Grand-average ERP waveforms derived from the modified reinforcement flanker task. Note that positive values are plotted upward on the y-axis. Left panel indicates the ERP time-locked to the flanker arrow stimulus and separated by stimulus congruency, and the topographic plot illustrates the scalp distribution of the incongruent – congruent difference waveform from 250 to 350 ms post-stimulus. Right panel indicates the ERP time-locked to negative reinforcement feedback presentation and separated into better-than-expected and worse-than-expected outcomes (outcomes that were roughly as expected were not analyzed), and the topographic plot illustrates the scalp distribution of the worse-than-expected – better-than-expected difference. The incongruent N2 was selected as a measure of cognitive control and the better-than-expected FRN was selected as a measure of reinforcement processing. Primary moderation analyses examined the raw condition ERPs as moderators, however, we also ran control analyses using residualized ERP amplitudes (incongruent N2 with congruent N2 regressed out, better-than-expected FRN with worse-than-expected FRN regressed out).

Figure 3.

Model diagram for the proposed moderated-moderation model. We suggest that neural indices of both impaired cognitive control and impaired reinforcement processing should moderate the relationship between individual differences in NU and problematic drinking behaviors. This effect is in line with dual models of addiction, which do not suggest that cognitive control causes reinforcement processing, or that reinforcement processing causes cognitive control (the assumption of causation is necessary for a mediation analysis). Instead, dual models suggest that the influence of cognitive control on eventual actions can be weakened or eliminated entirely by overly inefficient reinforcement processing. The appropriate test, when the relationship between variables changes as a function of another variable, is a test for moderation.

Figure 4.

These moderated moderation results suggest a theoretical interpretation where control over prepotent actions moderates the influence of NU on hazardous alcohol use, but the moderating effect of prepotent cognitive control is itself moderated by reinforcement processing. This result shows that the moderating role of cognitive control is most present when paired with efficient reinforcement processing and is most clearly seen when comparing image “A” on the left to image “C” on the right. Moderation effects were probed at −1 SD, the mean, and +1 SD. Image “A” illustrates at inefficient levels of salience processing (−1 SD), a strong, positive relationship between NU and hazardous alcohol is present regardless of the efficiency for cognitive control.

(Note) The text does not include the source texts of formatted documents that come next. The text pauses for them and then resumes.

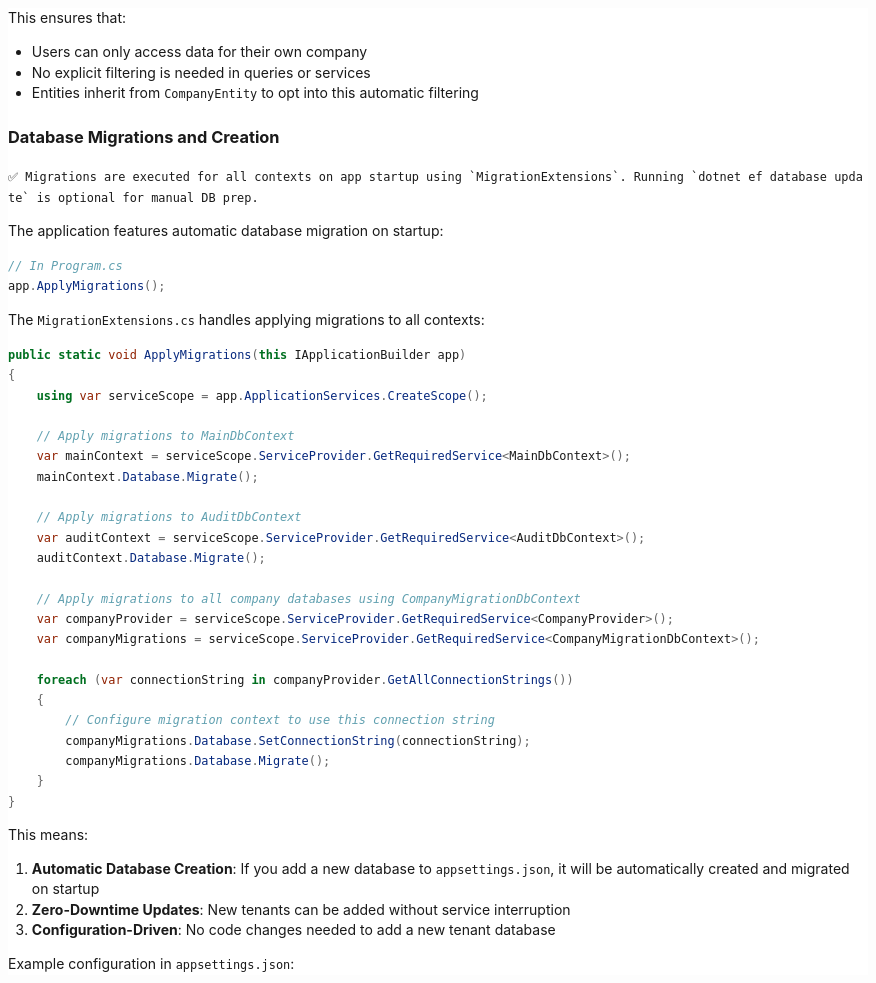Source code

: This ensures that:
- Users can only access data for their own company
- No explicit filtering is needed in queries or services
- Entities inherit from `CompanyEntity` to opt into this automatic filtering

### Database Migrations and Creation

```
✅ Migrations are executed for all contexts on app startup using `MigrationExtensions`. Running `dotnet ef database update` is optional for manual DB prep.
```

The application features automatic database migration on startup:


```csharp
// In Program.cs
app.ApplyMigrations();
```

The `MigrationExtensions.cs` handles applying migrations to all contexts:

```csharp
public static void ApplyMigrations(this IApplicationBuilder app)
{
    using var serviceScope = app.ApplicationServices.CreateScope();
    
    // Apply migrations to MainDbContext
    var mainContext = serviceScope.ServiceProvider.GetRequiredService<MainDbContext>();
    mainContext.Database.Migrate();
    
    // Apply migrations to AuditDbContext
    var auditContext = serviceScope.ServiceProvider.GetRequiredService<AuditDbContext>();
    auditContext.Database.Migrate();
    
    // Apply migrations to all company databases using CompanyMigrationDbContext
    var companyProvider = serviceScope.ServiceProvider.GetRequiredService<CompanyProvider>();
    var companyMigrations = serviceScope.ServiceProvider.GetRequiredService<CompanyMigrationDbContext>();
    
    foreach (var connectionString in companyProvider.GetAllConnectionStrings())
    {
        // Configure migration context to use this connection string
        companyMigrations.Database.SetConnectionString(connectionString);
        companyMigrations.Database.Migrate();
    }
}
```

This means:
1. **Automatic Database Creation**: If you add a new database to `appsettings.json`, it will be automatically created and migrated on startup
2. **Zero-Downtime Updates**: New tenants can be added without service interruption
3. **Configuration-Driven**: No code changes needed to add a new tenant database

Example configuration in `appsettings.json`:
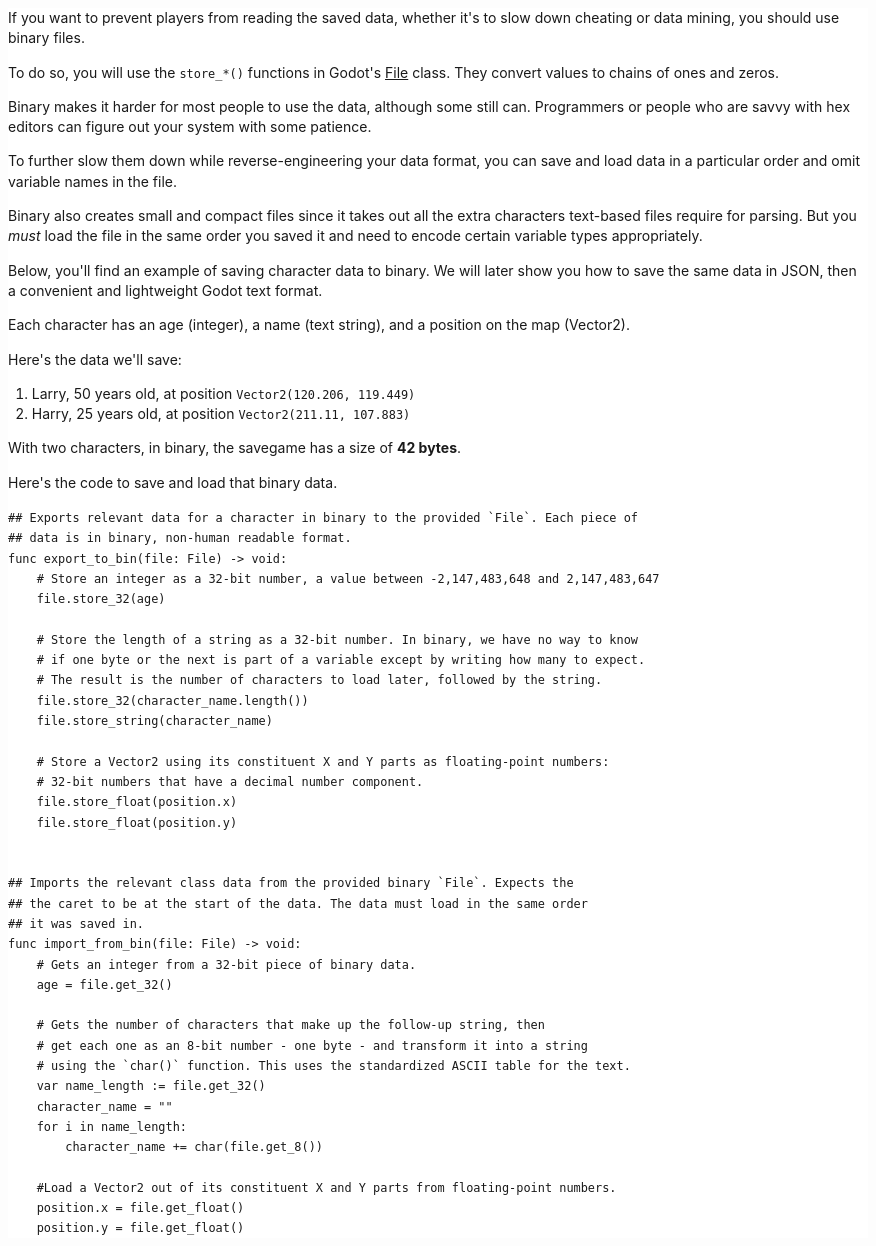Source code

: If you want to prevent players from reading the saved data, whether it's to slow down cheating or data mining, you should use binary files.

To do so, you will use the `store_*()` functions in Godot's [File](https://docs.godotengine.org/en/stable/classes/class_file.html) class. They convert values to chains of ones and zeros.

Binary makes it harder for most people to use the data, although some still can. Programmers or people who are savvy with hex editors can figure out your system with some patience.

To further slow them down while reverse-engineering your data format, you can save and load data in a particular order and omit variable names in the file.

Binary also creates small and compact files since it takes out all the extra characters text-based files require for parsing. But you _must_ load the file in the same order you saved it and need to encode certain variable types appropriately.

Below, you'll find an example of saving character data to binary. We will later show you how to save the same data in JSON, then a convenient and lightweight Godot text format.

Each character has an age (integer), a name (text string), and a position on the map (Vector2).

Here's the data we'll save:

1. Larry, 50 years old, at position `Vector2(120.206, 119.449)`
1. Harry, 25 years old, at position `Vector2(211.11, 107.883)`

With two characters, in binary, the savegame has a size of **42 bytes**.

Here's the code to save and load that binary data.

```gdscript
## Exports relevant data for a character in binary to the provided `File`. Each piece of
## data is in binary, non-human readable format.
func export_to_bin(file: File) -> void:
	# Store an integer as a 32-bit number, a value between -2,147,483,648 and 2,147,483,647
	file.store_32(age)

	# Store the length of a string as a 32-bit number. In binary, we have no way to know
	# if one byte or the next is part of a variable except by writing how many to expect.
	# The result is the number of characters to load later, followed by the string.
	file.store_32(character_name.length())
	file.store_string(character_name)

	# Store a Vector2 using its constituent X and Y parts as floating-point numbers:
	# 32-bit numbers that have a decimal number component.
	file.store_float(position.x)
	file.store_float(position.y)


## Imports the relevant class data from the provided binary `File`. Expects the
## the caret to be at the start of the data. The data must load in the same order
## it was saved in.
func import_from_bin(file: File) -> void:
	# Gets an integer from a 32-bit piece of binary data.
	age = file.get_32()

	# Gets the number of characters that make up the follow-up string, then
	# get each one as an 8-bit number - one byte - and transform it into a string
	# using the `char()` function. This uses the standardized ASCII table for the text.
	var name_length := file.get_32()
	character_name = ""
	for i in name_length:
		character_name += char(file.get_8())

	#Load a Vector2 out of its constituent X and Y parts from floating-point numbers.
	position.x = file.get_float()
	position.y = file.get_float()
```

In contrast, image “C” illustrates when efficient levels of salience processing (+1 SD) are paired with efficient levels of cognitive control (+1 SD), NU’s relationship with hazardous alcohol use is almost reversed (and is non-significant). Thus, our analyses revealed that moderating effects of inhibition were most prominent when reinforcement processing was also efficient. Further, our analyses indicated the relationship between NU and AUDIT sum was weakest, and therefore psychiatric outcomes best, when both inhibition and reinforcement processing were efficient.